The train I take to and from work goes through Newark, New Jersey, and at one point, there is a pretty interesting view where in the foreground, spray painted against an old industrial warehouse is a crazy patchwork of graffiti. Much of it complicated graphics and murals, the work of artists who have clearly put a lot of time and effort into their illegal trade. In the background, however, stand both the Prudential headquarters and the Prudential Center, a sports and entertainment complex with a massive LED screen that makes it feel, if only for a moment, that when you are looking out the window, you have tuned into a passing television channel.
Once you take notice of graffiti, it becomes impossible to ignore, and all the way from Hoboken down to the Jersey Shore, you see the same handles of graffiti artists on every bridge, span and overpass.

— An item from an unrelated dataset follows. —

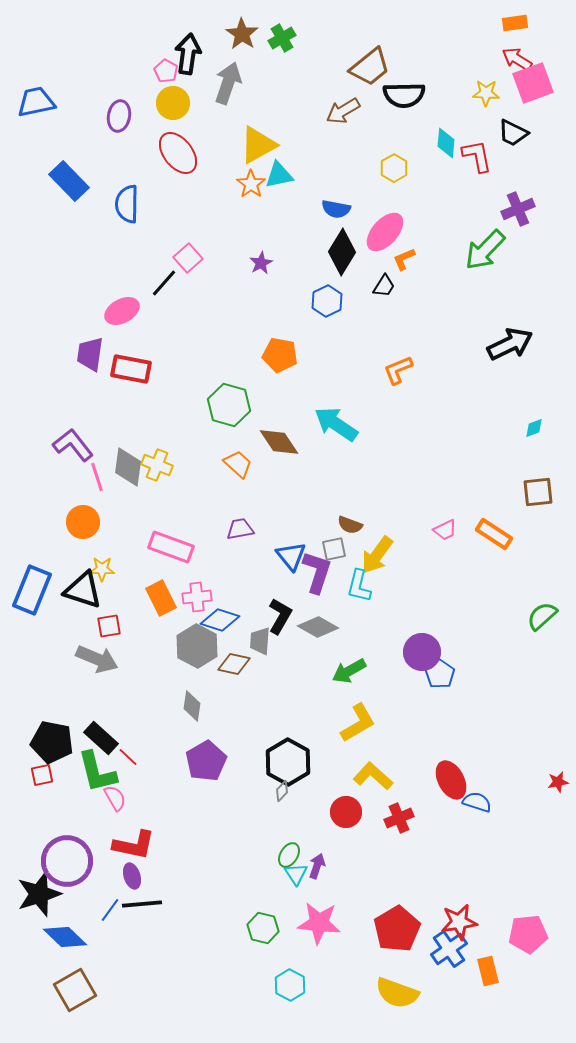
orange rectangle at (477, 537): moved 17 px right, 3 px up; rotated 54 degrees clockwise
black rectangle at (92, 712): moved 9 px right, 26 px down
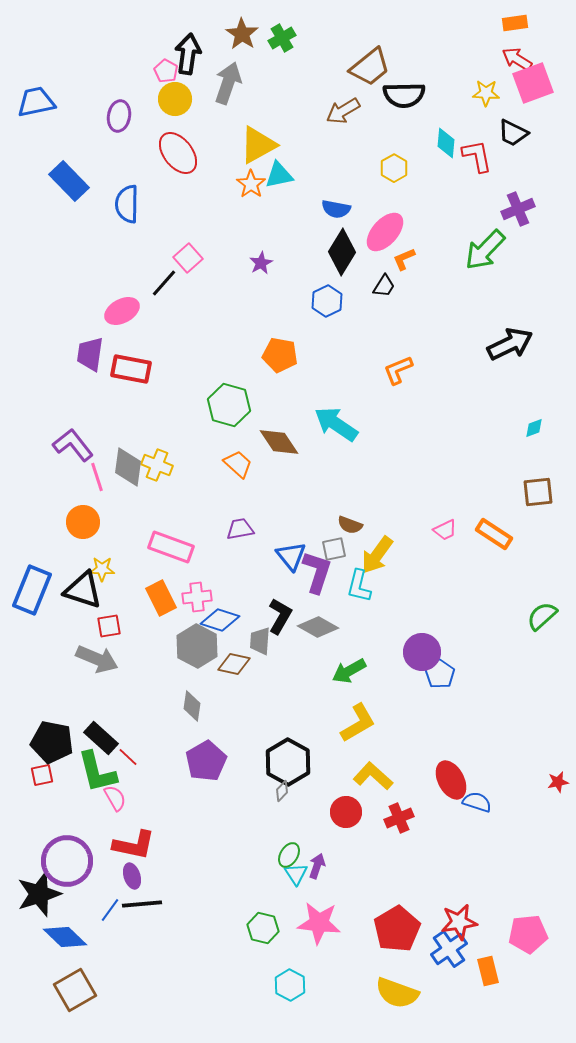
yellow circle at (173, 103): moved 2 px right, 4 px up
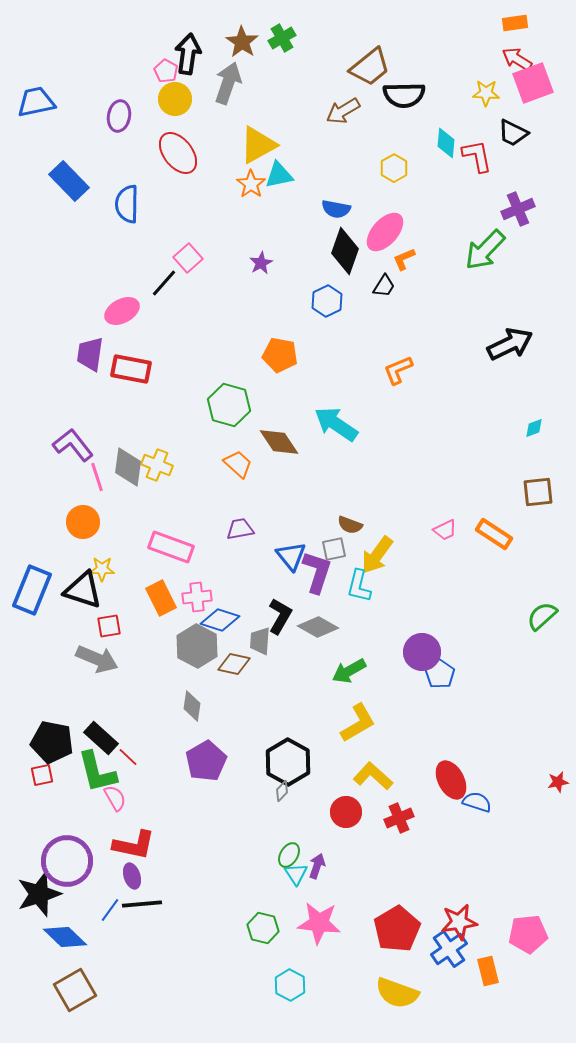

Echoe. Falser. Tacoe. After a while, you begin to realize that these people are putting themselves at serious risk of getting plastered by a passing train, all for the sake of painting up something that could land them in jail. Why?
A documentary called Infamous profiled a half-dozen graffiti artists to see why they do what they do. After all, spraying graffiti of any kind is dangerous business. The cops don’t like you. Gangs like you even less. Breathing all those paint fumes is not good for you, nor is the constant crouching and working on tall precipices. And yet, there is this weird compulsion to do it anyway.
The movie draws no conclusions, but it seemed clear that these graffiti artists needed to create a legacy, even if only a criminal one, to convince themselves that they were not a waste of space.